──────── TEXT SECTION

Since the fall of Kabul in mid-August, there is uncertainty about the future political set up on one hand and challenges of recognition on the other to the Taliban. Though the Taliban are constantly assuring the world about human and women rights, freedom of the press and a stable political setup yet the world is skeptical about the future in Afghanistan. The U.S. has frozen Afghanistan’s $ 9.5 billion assets and IMF and European Union halted any kind of financial or humanitarian assistance to the Taliban regime. Similarly, the Taliban facing recognition issue without which bringing enduring stability to Afghanistan would be quite difficult.
Hence, in such a situation, Afghanistan faces two-front challenges: internal and external. If the Taliban regime could not control the situation, there could be instability in Afghanistan and that will definitely affect the region and neighborhood. This article aims to look at the Taliban’s internal and external challenges and how it could affect the region and neighboring states especially Pakistan.
The new interim government formed by the Taliban is not inclusive as the world was expecting. The main political leaders of the main political parties and ethnic groups i.e., Karzai, Abdullah Abdullah, Gulbadin Hikmatyar, or any other ethnic group’s leader is not included. This situation is quite concerning which could have a negative impact on the future setup. Afghanistan is a multi-ethnic society where a broad-based government is quite essential for a stable system.
Likewise, ISKP is another challenge for the Taliban who have twice launched attacks inside Kabul following the Taliban’s takeover. It is pertinent to mention ISK has been constantly launching attacks in Afghanistan especially Kabul while targeting civilians and even school children. Though apparently, ISKP cannot challenge the Taliban regime, yet it can create issues on small scale to disturb the new setup.
Similarly, there is a ‘consensus’ issue to the Taliban among their ranks. The current issues between mullah Biradar and Mullah Yaqub, the son of Mullah Umar have surfaced. Many were expecting Mullah Biradar, Taliban’s co-founder, as the Prime Minister yet he was made deputy. Likewise, for the last few days, his absence from the scene was also questionable for many. Many rumors were there following which he had to issue an audio statement that he was alive. Hence, the division among the ranks of the Taliban could also trigger which can harm their future plans.
Moreover, the economy is one of the biggest challenges to the Taliban. Though some countries are helping them out in form of humanitarian aid it would not work and they would need any permanent solution to the issue. China, Pakistan, Qatar, and UAE have sent humanitarian aid so far. On September 13, the U.S. announced humanitarian aid of $64 million to Afghanistan that will be delivered through independent organizations, NGOs, and UN agencies. However, the Taliban and the Afghanistan Central Bank officials want the frozen assets to be released by the U.S. If there is not enough aid to the new regime from the outside world, it would be quite difficult for them to sustain. However, they are looking towards china which can fill the aid gap the U.S. has left. However, that is not certain right now; only indications are there about it.
Furthermore, in addition to internal challenges, the Taliban regime is facing external challenges as well. The most crucial challenge is recognition of the Taliban regime for which they have been paving the way since the Doha process. They were constantly engaged with the regional and global powers to ensure they could rule the country and will form a balanced government followed by balanced policies where there could be no threat to any country from Afghanistan. In their previous rule: 1996-2001, only three states had extended recognition to them—Saudi Arabia, Pakistan, and the UAE. However, the circumstances are quite different now where these three countries would not be able to extend recognition to the Taliban at an earlier stage.

────────────────
──────── MATERIAL PROVIDED

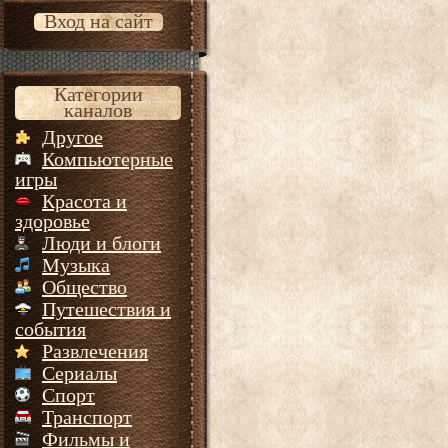
Вход на сайт
Категории
каналов
Другое
Компьютерные
игры
Красота и
здоровье
Люди и блоги
Музыка
Общество
Путешествия и
события
Развлечения
Сериалы
Спорт
Транспорт
Фильмы и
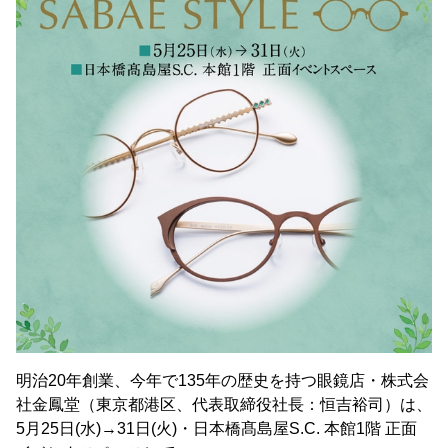
明治20年創業、今年で135年の歴史を持つ眼鏡店・株式会
社金鳳堂（東京都港区、代表取締役社長：恒吉裕司）は、
5月25日(水)→31日(火)・日本橋髙島屋S.C. 本館1階 正面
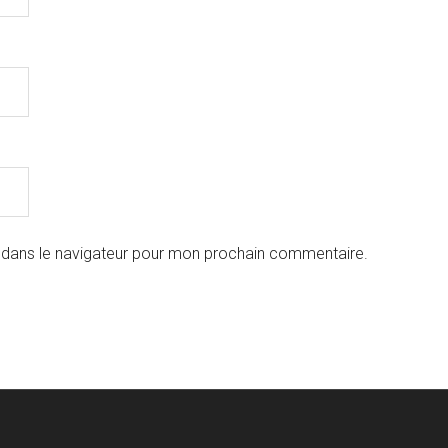
 dans le navigateur pour mon prochain commentaire.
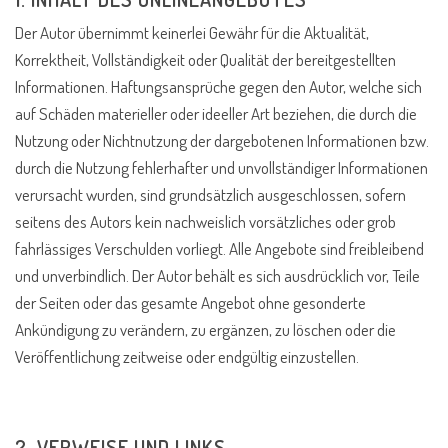
Der Autor übernimmt keinerlei Gewähr für die Aktualität,
Korrektheit, Vollständigkeit oder Qualität der bereitgestellten
Informationen. Haftungsansprüche gegen den Autor, welche sich
auf Schäden materieller oder ideeller Art beziehen, die durch die
Nutzung oder Nichtnutzung der dargebotenen Informationen bzw.
durch die Nutzung fehlerhafter und unvollständiger Informationen
verursacht wurden, sind grundsätzlich ausgeschlossen, sofern
seitens des Autors kein nachweislich vorsätzliches oder grob
fahrlässiges Verschulden vorliegt. Alle Angebote sind freibleibend
und unverbindlich. Der Autor behält es sich ausdrücklich vor, Teile
der Seiten oder das gesamte Angebot ohne gesonderte
Ankündigung zu verändern, zu ergänzen, zu löschen oder die
Veröffentlichung zeitweise oder endgültig einzustellen.
2. VERWEISE UND LINKS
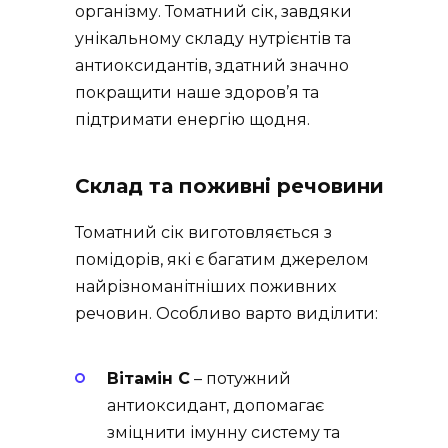
організму. Томатний сік, завдяки
унікальному складу нутрієнтів та
антиоксидантів, здатний значно
покращити наше здоров’я та
підтримати енергію щодня.
Склад та поживні речовини
Томатний сік виготовляється з
помідорів, які є багатим джерелом
найрізноманітніших поживних
речовин. Особливо варто виділити:
Вітамін C
– потужний
антиоксидант, допомагає
зміцнити імунну систему та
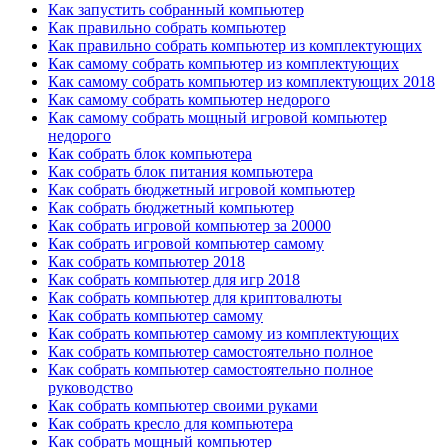
Как запустить собранный компьютер
Как правильно собрать компьютер
Как правильно собрать компьютер из комплектующих
Как самому собрать компьютер из комплектующих
Как самому собрать компьютер из комплектующих 2018
Как самому собрать компьютер недорого
Как самому собрать мощный игровой компьютер
недорого
Как собрать блок компьютера
Как собрать блок питания компьютера
Как собрать бюджетный игровой компьютер
Как собрать бюджетный компьютер
Как собрать игровой компьютер за 20000
Как собрать игровой компьютер самому
Как собрать компьютер 2018
Как собрать компьютер для игр 2018
Как собрать компьютер для криптовалюты
Как собрать компьютер самому
Как собрать компьютер самому из комплектующих
Как собрать компьютер самостоятельно полное
Как собрать компьютер самостоятельно полное
руководство
Как собрать компьютер своими руками
Как собрать кресло для компьютера
Как собрать мощный компьютер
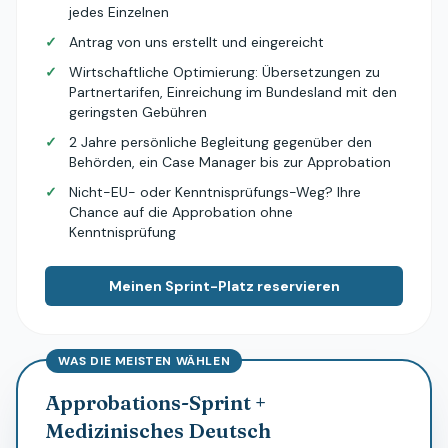
jedes Einzelnen
✓
Antrag von uns erstellt und eingereicht
✓
Wirtschaftliche Optimierung: Übersetzungen zu
Partnertarifen, Einreichung im Bundesland mit den
geringsten Gebühren
✓
2 Jahre persönliche Begleitung gegenüber den
Behörden, ein Case Manager bis zur Approbation
✓
Nicht-EU- oder Kenntnisprüfungs-Weg? Ihre
Chance auf die Approbation ohne
Kenntnisprüfung
Meinen Sprint-Platz reservieren
WAS DIE MEISTEN WÄHLEN
Approbations-Sprint +
Medizinisches Deutsch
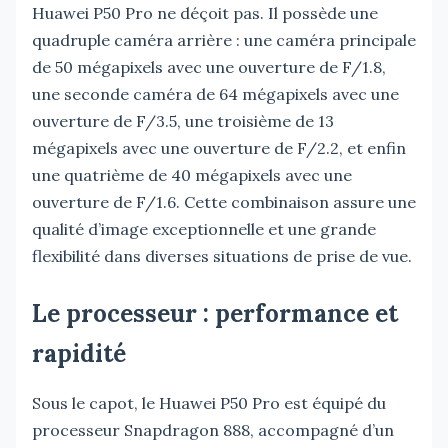
Huawei P50 Pro ne déçoit pas. Il possède une
quadruple caméra arrière : une caméra principale
de 50 mégapixels avec une ouverture de F/1.8,
une seconde caméra de 64 mégapixels avec une
ouverture de F/3.5, une troisième de 13
mégapixels avec une ouverture de F/2.2, et enfin
une quatrième de 40 mégapixels avec une
ouverture de F/1.6. Cette combinaison assure une
qualité d’image exceptionnelle et une grande
flexibilité dans diverses situations de prise de vue.
Le processeur : performance et
rapidité
Sous le capot, le Huawei P50 Pro est équipé du
processeur Snapdragon 888, accompagné d’un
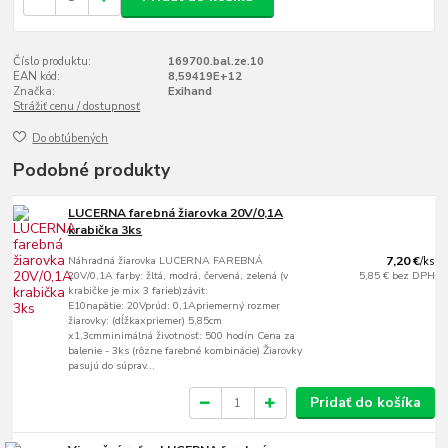
Číslo produktu:
169700.bal.ze.10
EAN kód:
8,59419E+12
Značka:
Exihand
Strážiť cenu / dostupnosť
Do obľúbených
Podobné produkty
LUCERNA farebná žiarovka 20V/0,1A
krabička 3ks
Náhradná žiarovka LUCERNA FAREBNÁ
7,20 €
/
ks
20V/0,1A farby: žltá, modrá, červená, zelená (v
5,85 €
bez DPH
krabičke je mix 3 farieb)závit:
E10napätie: 20Vprúd: 0,1Apriemerný rozmer
žiarovky: (dĺžkaxpriemer) 5,85cm
x1,3cmminimálná životnosť: 500 hodín Cena za
balenie - 3ks (rôzne farebné kombinácie) Žiarovky
pasujú do súprav...
Pridať do košíka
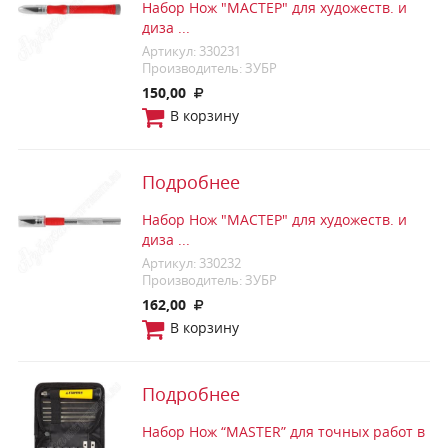
Набор Нож "МАСТЕР" для художеств. и
диза ...
Артикул: 330231
Производитель: ЗУБР
150,00
В корзину
Подробнее
Набор Нож "МАСТЕР" для художеств. и
диза ...
Артикул: 330232
Производитель: ЗУБР
162,00
В корзину
Подробнее
Набор Нож “MASTER” для точных работ в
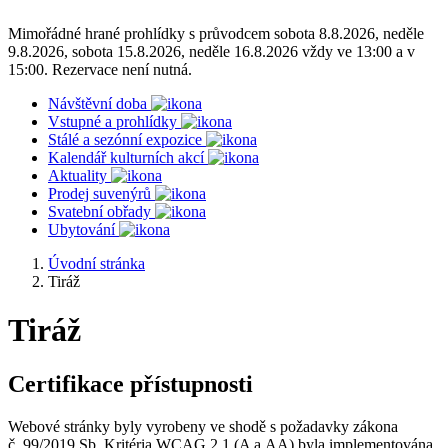
Mimořádné hrané prohlídky s průvodcem sobota 8.8.2026, neděle
9.8.2026, sobota 15.8.2026, neděle 16.8.2026 vždy ve 13:00 a v
15:00. Rezervace není nutná.
Návštěvní doba
Vstupné a prohlídky
Stálé a sezónní expozice
Kalendář kulturních akcí
Aktuality
Prodej suvenýrů
Svatební obřady
Ubytování
Úvodní stránka
Tiráž
Tiráž
Certifikace přístupnosti
Webové stránky byly vyrobeny ve shodě s požadavky zákona
č. 99/2019 Sb. Kritéria WCAG 2.1 (A a AA) byla implementována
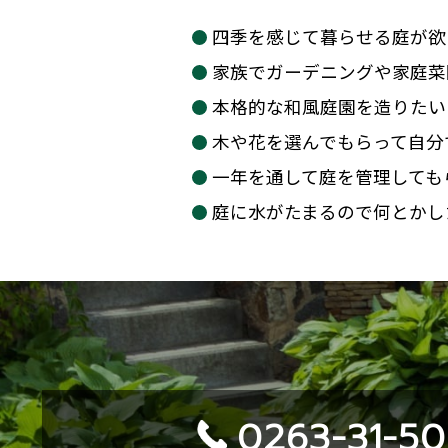
四季を感じて暮らせる庭が欲
家族でガーデニングや家庭菜
本格的な和風庭園を造りたい
木や花を選んでもらって自分
一年を通して庭を管理しても
庭に水がたまるので何とかし
0263-31-5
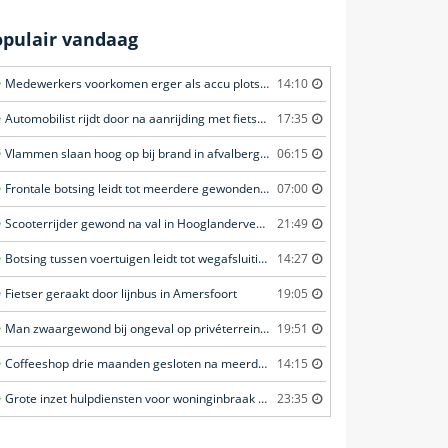
opulair vandaag
Medewerkers voorkomen erger als accu plots in brand vliegt in Amersfoort
14:10
Automobilist rijdt door na aanrijding met fietster in Amersfoort
17:35
Vlammen slaan hoog op bij brand in afvalberg in Amersfoort
06:15
Frontale botsing leidt tot meerdere gewonden in Bunschoten-Spakenburg
07:00
Scooterrijder gewond na val in Hooglanderveen
21:49
Botsing tussen voertuigen leidt tot wegafsluiting in Ommen
14:27
Fietser geraakt door lijnbus in Amersfoort
19:05
Man zwaargewond bij ongeval op privéterrein in Veghel
19:51
Coffeeshop drie maanden gesloten na meerdere overtredingen in Leiden
14:15
Grote inzet hulpdiensten voor woninginbraak in Voorschoten
23:35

────────────────

- **JOB ITEM**
In the text on the Taliban's challenges, why is leaving the main political and ethnic leaders out of the interim government a concern? Answer in one to three sentences.

- **EXERCISE OUTPUT**
Afghanistan is a multi-ethnic society, where a broad-based government is essential for a stable system. Leaving out leaders such as Karzai, Abdullah Abdullah and Gulbadin Hikmatyar makes the interim government less inclusive than the world expected, which could hurt the future setup.